Jaanika Peerna is an Estonian-born artist living and working in both New York and Tallinn since 1998. Her work encompasses drawing, installation, and performance, often dealing with the theme of transitions in light, air, water and other natural phenomena. For her performances she often involves the audience in participatory reflection on the current climate meltdown. Her art practice stems from the corporeal experience of our existence and reaches towards enhanced awareness of the fragility, interconnectedness and wonder of all life. 

 

She has exhibited her work and performed extensively in the entire New York metropolitan area as well as in Berlin, Paris, Tallinn, Barcelona, Venice, Dubai, Sydney, Montreal, and Cologne. Her work is in numerous private collections in the USA and Europe and is part of the Fonds National d’Art Contemporain, Paris. Her performance Glacier Elegy was recently acquired by the Glyn Vivian Museum in the UK. Her work is represented by JHB Gallery and ARC Fine Art in the US, HAUS Galerii in Estonia and IdeelART globally. She was awarded the FID Grand Prize in 2016 for her work in drawing, and she was a teaching artist at the Dia Art Foundation for many years. In 2022 a monograph Glacier Elegies was published by Terra Nova Press and distributed by MIT Press. 

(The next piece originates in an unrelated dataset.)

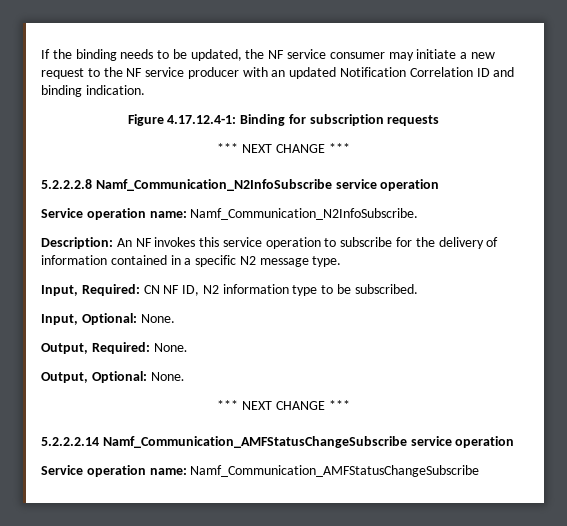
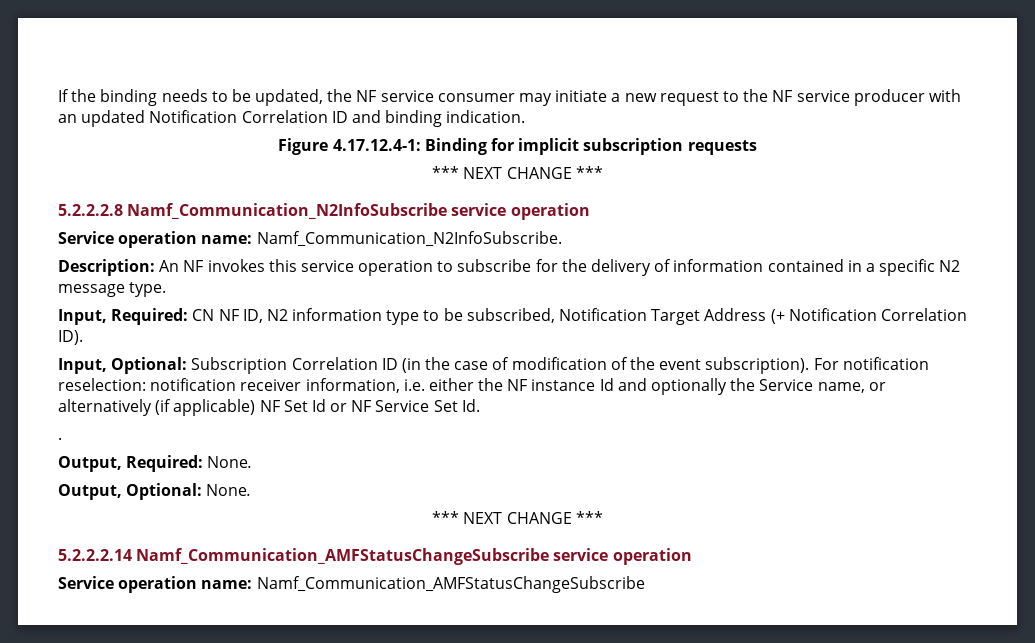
(306, 119) none -> [518,138,580,155] implicit
[354,284,418,294] [41,313,175,325] subscribed. // Input, Optional: None. -> [466,308,967,325] [58,330,83,345] [58,357,929,374] [58,378,886,395] [58,399,480,416] [58,437,62,440] subscribed, Notification Target Address (+ Notification Correlation ID). // Input, Optional: Subscription Correlation ID (in the case of modification of the event subscription). For notification reselection: notification receiver information, i.e. either the NF instance Id and optionally the Service name, or alternatively (if applicable) NF Set Id or NF Service Set Id. // .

"I create drawings, installations and situations. My elements are line and water; my materials pencils, vellum and time. I am a vessel gathering subtle and rapturous processes in nature, using experiences and impulses to make my work.  I capture ice turning into water. I let gravity of the melting ice dissolve drawn lines. I swim through thousands of layers of gray air and mark each one down. 

Some of my work is born in the solitude of my studio. But often participatory performances, such as my "Glacier Elegies" project, draw me out from the safe silence of my studio and expand my practice with sound, movement, and chance. With these public performances I make a space for people to co-create and then witness collectively the loss of what has just been created—not unlike humankind who is currently witnessing the loss of vast amounts of glacial ice.

The question I ask to the audience often is: What would you do if you were handed the last piece of natural ice on Earth?”